* _Instructions to follow_: Reproduce every line of the entries below without changing anything.

[Items stored from a collection]
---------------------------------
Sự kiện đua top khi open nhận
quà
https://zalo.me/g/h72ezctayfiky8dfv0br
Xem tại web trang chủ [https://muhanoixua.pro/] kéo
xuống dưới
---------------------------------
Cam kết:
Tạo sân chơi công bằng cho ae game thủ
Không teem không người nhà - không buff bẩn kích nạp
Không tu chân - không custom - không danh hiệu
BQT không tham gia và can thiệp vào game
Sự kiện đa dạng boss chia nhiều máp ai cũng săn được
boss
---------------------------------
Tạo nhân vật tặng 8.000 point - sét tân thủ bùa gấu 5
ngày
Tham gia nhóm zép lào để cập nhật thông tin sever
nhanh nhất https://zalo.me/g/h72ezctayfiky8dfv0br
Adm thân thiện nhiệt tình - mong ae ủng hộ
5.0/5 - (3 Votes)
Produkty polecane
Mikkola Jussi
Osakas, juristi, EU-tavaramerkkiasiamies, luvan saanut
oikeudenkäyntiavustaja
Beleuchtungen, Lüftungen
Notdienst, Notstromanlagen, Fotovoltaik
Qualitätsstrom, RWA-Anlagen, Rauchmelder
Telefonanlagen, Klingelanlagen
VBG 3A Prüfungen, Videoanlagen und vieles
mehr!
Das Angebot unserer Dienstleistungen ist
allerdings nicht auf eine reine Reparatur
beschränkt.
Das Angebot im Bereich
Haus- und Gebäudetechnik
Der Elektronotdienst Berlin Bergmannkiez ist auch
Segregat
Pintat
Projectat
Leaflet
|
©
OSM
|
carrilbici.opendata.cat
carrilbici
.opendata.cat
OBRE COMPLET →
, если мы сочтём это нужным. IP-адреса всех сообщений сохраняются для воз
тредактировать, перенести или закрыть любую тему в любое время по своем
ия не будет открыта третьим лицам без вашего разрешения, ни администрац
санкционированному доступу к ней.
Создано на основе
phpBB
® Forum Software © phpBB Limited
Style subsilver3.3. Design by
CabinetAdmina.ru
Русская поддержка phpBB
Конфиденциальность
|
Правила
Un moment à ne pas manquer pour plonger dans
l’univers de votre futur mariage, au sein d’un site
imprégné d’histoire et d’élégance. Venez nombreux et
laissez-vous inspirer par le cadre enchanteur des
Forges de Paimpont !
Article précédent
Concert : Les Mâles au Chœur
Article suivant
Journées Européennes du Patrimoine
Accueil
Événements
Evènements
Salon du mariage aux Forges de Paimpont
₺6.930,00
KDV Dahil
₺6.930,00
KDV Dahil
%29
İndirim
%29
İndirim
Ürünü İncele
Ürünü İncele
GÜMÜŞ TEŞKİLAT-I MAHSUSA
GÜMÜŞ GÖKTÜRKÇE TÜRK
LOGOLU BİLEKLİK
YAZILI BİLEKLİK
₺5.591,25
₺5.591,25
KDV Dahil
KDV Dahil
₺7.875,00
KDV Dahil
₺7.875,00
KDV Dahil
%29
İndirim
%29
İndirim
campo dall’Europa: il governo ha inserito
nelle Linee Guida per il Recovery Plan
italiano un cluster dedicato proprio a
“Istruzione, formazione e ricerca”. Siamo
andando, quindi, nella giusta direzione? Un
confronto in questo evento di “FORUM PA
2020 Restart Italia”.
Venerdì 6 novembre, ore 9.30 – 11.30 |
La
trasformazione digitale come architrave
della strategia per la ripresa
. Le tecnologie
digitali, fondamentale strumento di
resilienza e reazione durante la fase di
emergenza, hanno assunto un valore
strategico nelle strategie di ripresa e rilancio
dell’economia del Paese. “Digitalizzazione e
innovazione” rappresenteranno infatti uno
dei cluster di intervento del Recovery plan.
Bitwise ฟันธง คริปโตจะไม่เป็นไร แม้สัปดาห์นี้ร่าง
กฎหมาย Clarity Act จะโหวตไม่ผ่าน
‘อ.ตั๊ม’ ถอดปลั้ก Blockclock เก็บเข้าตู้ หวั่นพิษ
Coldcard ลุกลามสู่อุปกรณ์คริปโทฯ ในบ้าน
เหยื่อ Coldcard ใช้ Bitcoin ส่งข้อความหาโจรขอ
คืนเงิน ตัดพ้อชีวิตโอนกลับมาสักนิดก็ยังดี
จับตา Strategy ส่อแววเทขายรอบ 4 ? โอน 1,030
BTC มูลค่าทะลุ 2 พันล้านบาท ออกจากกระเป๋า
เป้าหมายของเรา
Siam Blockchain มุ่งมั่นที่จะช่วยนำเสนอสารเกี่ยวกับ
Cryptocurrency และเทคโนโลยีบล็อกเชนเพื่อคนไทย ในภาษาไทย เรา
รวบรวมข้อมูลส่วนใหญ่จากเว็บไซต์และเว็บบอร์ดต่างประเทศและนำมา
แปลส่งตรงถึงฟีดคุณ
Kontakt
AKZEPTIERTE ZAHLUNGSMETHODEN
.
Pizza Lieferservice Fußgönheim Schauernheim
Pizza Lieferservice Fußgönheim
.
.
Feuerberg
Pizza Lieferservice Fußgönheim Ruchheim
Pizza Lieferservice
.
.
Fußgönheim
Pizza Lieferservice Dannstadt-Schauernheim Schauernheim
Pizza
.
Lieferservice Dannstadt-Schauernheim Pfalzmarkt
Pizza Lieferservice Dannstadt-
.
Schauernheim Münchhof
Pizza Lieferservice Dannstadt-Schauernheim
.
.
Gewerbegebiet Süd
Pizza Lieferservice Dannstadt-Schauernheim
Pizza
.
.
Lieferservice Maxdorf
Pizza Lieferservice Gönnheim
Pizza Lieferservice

* _Solution_:
---------------------------------
Sự kiện đua top khi open nhận
quà
https://zalo.me/g/h72ezctayfiky8dfv0br
Xem tại web trang chủ [https://muhanoixua.pro/] kéo
xuống dưới
---------------------------------
Cam kết:
Tạo sân chơi công bằng cho ae game thủ
Không teem không người nhà - không buff bẩn kích nạp
Không tu chân - không custom - không danh hiệu
BQT không tham gia và can thiệp vào game
Sự kiện đa dạng boss chia nhiều máp ai cũng săn được
boss
---------------------------------
Tạo nhân vật tặng 8.000 point - sét tân thủ bùa gấu 5
ngày
Tham gia nhóm zép lào để cập nhật thông tin sever
nhanh nhất https://zalo.me/g/h72ezctayfiky8dfv0br
Adm thân thiện nhiệt tình - mong ae ủng hộ
5.0/5 - (3 Votes)
Produkty polecane
Mikkola Jussi
Osakas, juristi, EU-tavaramerkkiasiamies, luvan saanut
oikeudenkäyntiavustaja
Beleuchtungen, Lüftungen
Notdienst, Notstromanlagen, Fotovoltaik
Qualitätsstrom, RWA-Anlagen, Rauchmelder
Telefonanlagen, Klingelanlagen
VBG 3A Prüfungen, Videoanlagen und vieles
mehr!
Das Angebot unserer Dienstleistungen ist
allerdings nicht auf eine reine Reparatur
beschränkt.
Das Angebot im Bereich
Haus- und Gebäudetechnik
Der Elektronotdienst Berlin Bergmannkiez ist auch
Segregat
Pintat
Projectat
Leaflet
|
©
OSM
|
carrilbici.opendata.cat
carrilbici
.opendata.cat
OBRE COMPLET →
, если мы сочтём это нужным. IP-адреса всех сообщений сохраняются для воз
тредактировать, перенести или закрыть любую тему в любое время по своем
ия не будет открыта третьим лицам без вашего разрешения, ни администрац
санкционированному доступу к ней.
Создано на основе
phpBB
® Forum Software © phpBB Limited
Style subsilver3.3. Design by
CabinetAdmina.ru
Русская поддержка phpBB
Конфиденциальность
|
Правила
Un moment à ne pas manquer pour plonger dans
l’univers de votre futur mariage, au sein d’un site
imprégné d’histoire et d’élégance. Venez nombreux et
laissez-vous inspirer par le cadre enchanteur des
Forges de Paimpont !
Article précédent
Concert : Les Mâles au Chœur
Article suivant
Journées Européennes du Patrimoine
Accueil
Événements
Evènements
Salon du mariage aux Forges de Paimpont
₺6.930,00
KDV Dahil
₺6.930,00
KDV Dahil
%29
İndirim
%29
İndirim
Ürünü İncele
Ürünü İncele
GÜMÜŞ TEŞKİLAT-I MAHSUSA
GÜMÜŞ GÖKTÜRKÇE TÜRK
LOGOLU BİLEKLİK
YAZILI BİLEKLİK
₺5.591,25
₺5.591,25
KDV Dahil
KDV Dahil
₺7.875,00
KDV Dahil
₺7.875,00
KDV Dahil
%29
İndirim
%29
İndirim
campo dall’Europa: il governo ha inserito
nelle Linee Guida per il Recovery Plan
italiano un cluster dedicato proprio a
“Istruzione, formazione e ricerca”. Siamo
andando, quindi, nella giusta direzione? Un
confronto in questo evento di “FORUM PA
2020 Restart Italia”.
Venerdì 6 novembre, ore 9.30 – 11.30 |
La
trasformazione digitale come architrave
della strategia per la ripresa
. Le tecnologie
digitali, fondamentale strumento di
resilienza e reazione durante la fase di
emergenza, hanno assunto un valore
strategico nelle strategie di ripresa e rilancio
dell’economia del Paese. “Digitalizzazione e
innovazione” rappresenteranno infatti uno
dei cluster di intervento del Recovery plan.
Bitwise ฟันธง คริปโตจะไม่เป็นไร แม้สัปดาห์นี้ร่าง
กฎหมาย Clarity Act จะโหวตไม่ผ่าน
‘อ.ตั๊ม’ ถอดปลั้ก Blockclock เก็บเข้าตู้ หวั่นพิษ
Coldcard ลุกลามสู่อุปกรณ์คริปโทฯ ในบ้าน
เหยื่อ Coldcard ใช้ Bitcoin ส่งข้อความหาโจรขอ
คืนเงิน ตัดพ้อชีวิตโอนกลับมาสักนิดก็ยังดี
จับตา Strategy ส่อแววเทขายรอบ 4 ? โอน 1,030
BTC มูลค่าทะลุ 2 พันล้านบาท ออกจากกระเป๋า
เป้าหมายของเรา
Siam Blockchain มุ่งมั่นที่จะช่วยนำเสนอสารเกี่ยวกับ
Cryptocurrency และเทคโนโลยีบล็อกเชนเพื่อคนไทย ในภาษาไทย เรา
รวบรวมข้อมูลส่วนใหญ่จากเว็บไซต์และเว็บบอร์ดต่างประเทศและนำมา
แปลส่งตรงถึงฟีดคุณ
Kontakt
AKZEPTIERTE ZAHLUNGSMETHODEN
.
Pizza Lieferservice Fußgönheim Schauernheim
Pizza Lieferservice Fußgönheim
.
.
Feuerberg
Pizza Lieferservice Fußgönheim Ruchheim
Pizza Lieferservice
.
.
Fußgönheim
Pizza Lieferservice Dannstadt-Schauernheim Schauernheim
Pizza
.
Lieferservice Dannstadt-Schauernheim Pfalzmarkt
Pizza Lieferservice Dannstadt-
.
Schauernheim Münchhof
Pizza Lieferservice Dannstadt-Schauernheim
.
.
Gewerbegebiet Süd
Pizza Lieferservice Dannstadt-Schauernheim
Pizza
.
.
Lieferservice Maxdorf
Pizza Lieferservice Gönnheim
Pizza Lieferservice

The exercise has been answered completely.